### Excerpt to read
——

Demand raises concerns as Arabica reaches new highs
Arabica coffee futures continued their upward trend this week, with the March/25 contract breaking through the 430 c/lb mark. The highest for the week was 438.9 c/lb on Thursday, with the May/25 contract also approaching 430 c/lb on the same day. In the last three weeks, futures have hit 15 consecutive record highs and are already over 20% for the year. With the rise in Arabica, Robusta has also received support, albeit less intense, leading to an increase in arbitrage between the two.
Part of the increase in contracts reflects concerns about demand, particularly given the expectation of a smaller 25/26 Brazilian Arabica crop (see our estimates), the high farmer selling rate of the 24/25 Brazilian season and low global stocks. Moreover, with coffee prices at the highest levels in recent years, producers around the world are well-capitalized and in no hurry to sell their beans. On the other hand, this week's rampant movement reflected the increase in operating costs on the New York Stock Exchange.
With the rally in prices this week, the ICE raised initial margins on contracts, adding to the costs. For the May/25 contract the increase was around 10%, which represents a significant increase in traders' operating costs. It's interesting to note that Wednesday also saw the March/25 options expire, with an increase in open interest in the May/25 contract, which is now the most heavily traded.
LN Robusta, (USD/mt) NY Arabica and Arbirage (c/lb)

Source: Refinitiv
While many still hold short positions, rising costs during price increases may eventually force traders with smaller or more limited credit lines to liquidate their positions. This also leads to the futures contracts buying back, resulting in high market volatility and the price support on ICE that we have seen recently.

——

### The input
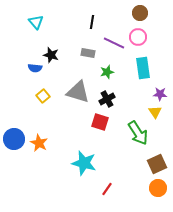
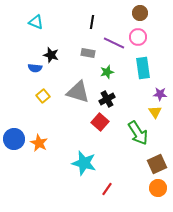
cyan triangle: rotated 28 degrees counterclockwise
red square: rotated 24 degrees clockwise
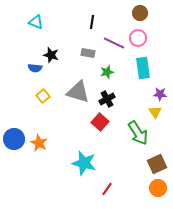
pink circle: moved 1 px down
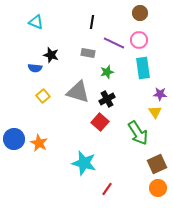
pink circle: moved 1 px right, 2 px down
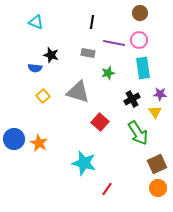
purple line: rotated 15 degrees counterclockwise
green star: moved 1 px right, 1 px down
black cross: moved 25 px right
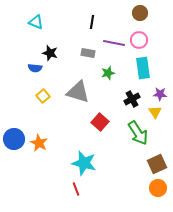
black star: moved 1 px left, 2 px up
red line: moved 31 px left; rotated 56 degrees counterclockwise
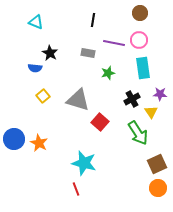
black line: moved 1 px right, 2 px up
black star: rotated 14 degrees clockwise
gray triangle: moved 8 px down
yellow triangle: moved 4 px left
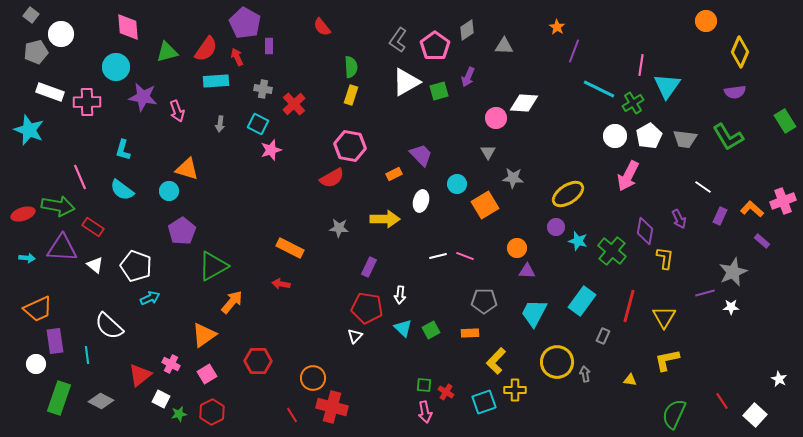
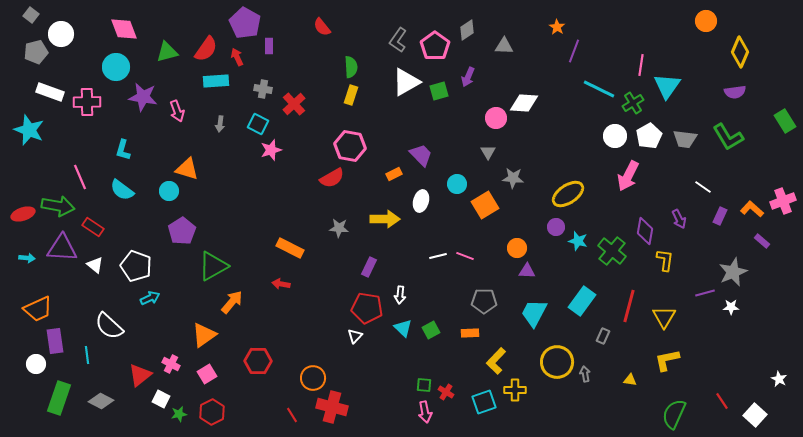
pink diamond at (128, 27): moved 4 px left, 2 px down; rotated 16 degrees counterclockwise
yellow L-shape at (665, 258): moved 2 px down
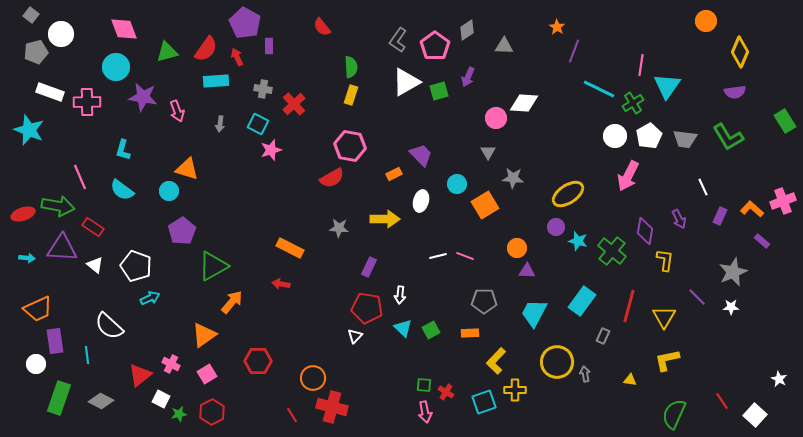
white line at (703, 187): rotated 30 degrees clockwise
purple line at (705, 293): moved 8 px left, 4 px down; rotated 60 degrees clockwise
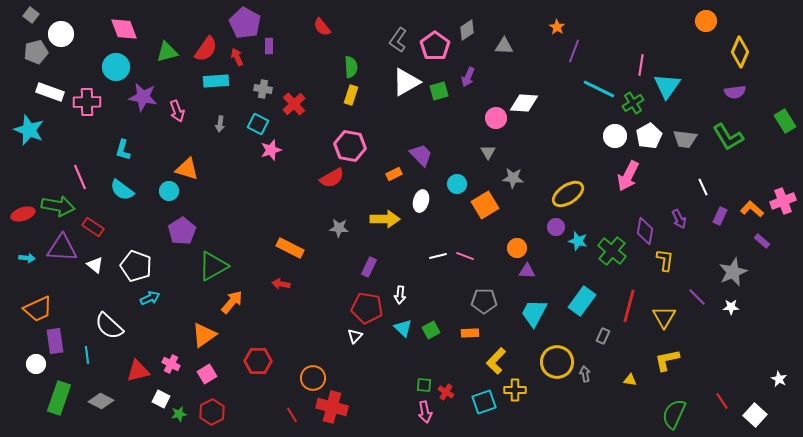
red triangle at (140, 375): moved 2 px left, 4 px up; rotated 25 degrees clockwise
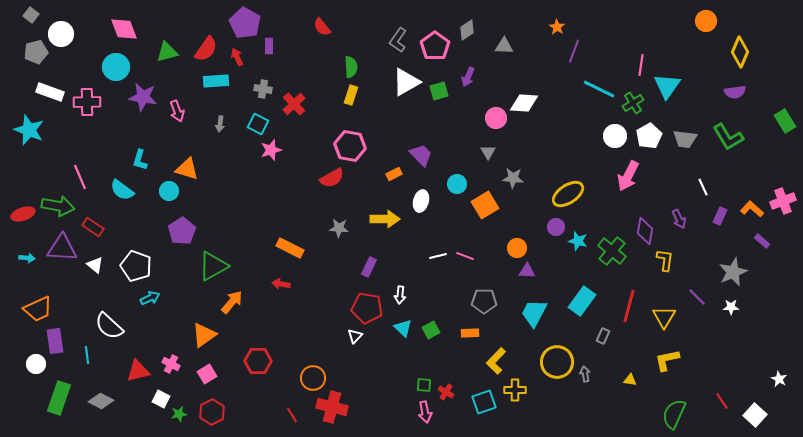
cyan L-shape at (123, 150): moved 17 px right, 10 px down
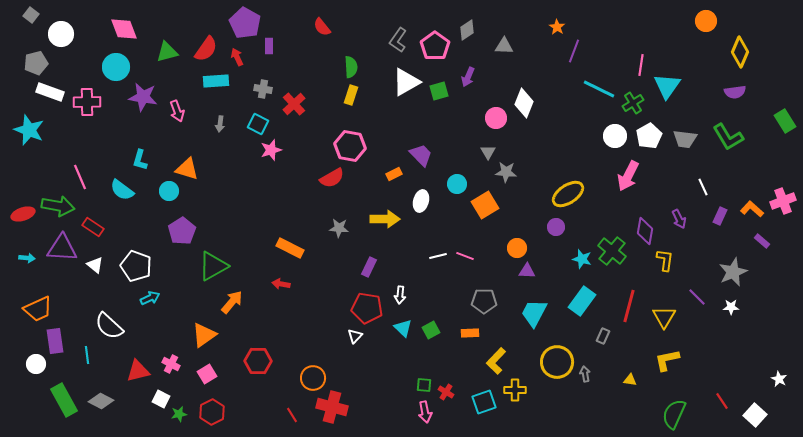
gray pentagon at (36, 52): moved 11 px down
white diamond at (524, 103): rotated 72 degrees counterclockwise
gray star at (513, 178): moved 7 px left, 6 px up
cyan star at (578, 241): moved 4 px right, 18 px down
green rectangle at (59, 398): moved 5 px right, 2 px down; rotated 48 degrees counterclockwise
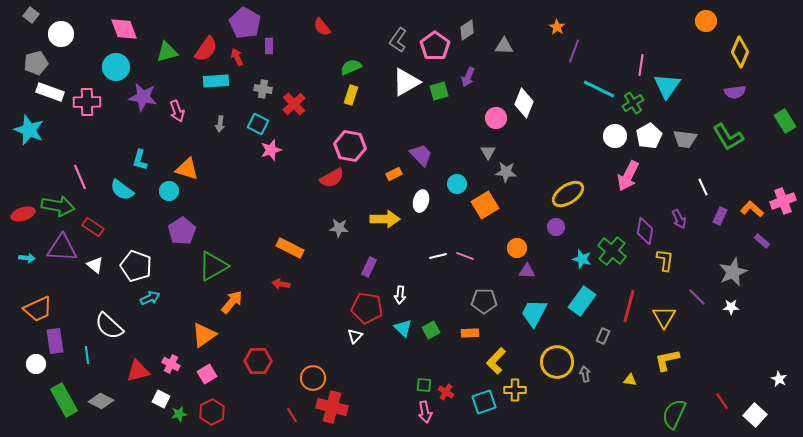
green semicircle at (351, 67): rotated 110 degrees counterclockwise
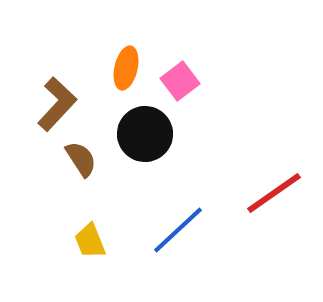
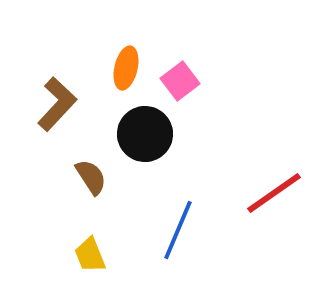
brown semicircle: moved 10 px right, 18 px down
blue line: rotated 24 degrees counterclockwise
yellow trapezoid: moved 14 px down
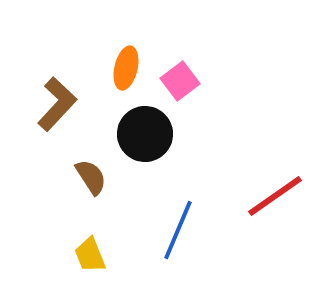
red line: moved 1 px right, 3 px down
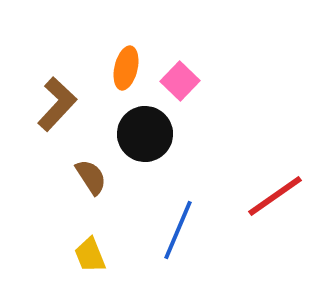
pink square: rotated 9 degrees counterclockwise
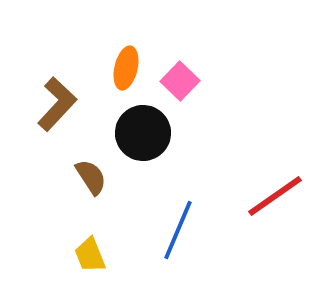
black circle: moved 2 px left, 1 px up
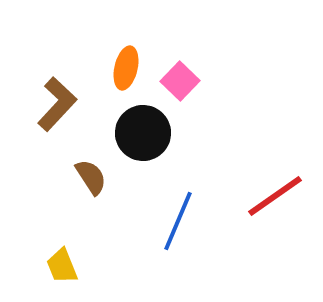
blue line: moved 9 px up
yellow trapezoid: moved 28 px left, 11 px down
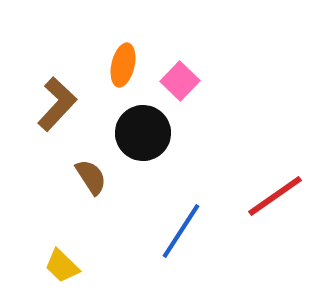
orange ellipse: moved 3 px left, 3 px up
blue line: moved 3 px right, 10 px down; rotated 10 degrees clockwise
yellow trapezoid: rotated 24 degrees counterclockwise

——

### Tasks
1/ Please count the lines in the entries that contain the word "gray", and reply with only the number.
2/ Write what comes next in the coffee futures article, starting after its last sentence.

### Task-by-task answers
1/ 3

2/
Another important factor to note is that in addition to the increase in initial margin, the current spread between contracts has also required more capital from traders due to the strong advance of the shorter contracts. While the spread between the March/25 and May/25 contracts is around 13 c/lb, for the March/25-July/25 contract it is over 24 c/lb, meaning that to roll over a position the trader would have to pay this amount (in addition to the initial margin), making it more expensive to trade on the exchange.
Mach-May Spread (c/lb)

Source: Refinitiv
March-July Spread (c/lb)

Source: Refinitiv
On the other hand, the recent rise in prices has reinforced the view of a possible negative impact on demand. In the Brazilian domestic market, for example, although prices have risen in recent weeks, the basis for type 6 Arabica Good Cup and 600 def fell sharply in February. Although this movement also reflects the depreciation of the dollar against the real, the fall in the basis indicates that the increases in futures prices are not being fully passed on to the domestic market.
Brazil: Arabica Good Cup type 6 Basis (c/lb)

Source: Safras & Mercado, Hedgepoint
Brazil: Arabica 600 def Basis (c/lb)

Source: Safras & Mercado, Hedgepoint
In general, Arabica coffee differentials in other origins have also shown less strength since the beginning of February. In Brazil, the 17/18 fine cup differential has been flat in recent days, while in Honduras differentials are approaching level. Despite the ongoing harvest in Central America and Colombia, the weaker differentials are also a warning sign for demand.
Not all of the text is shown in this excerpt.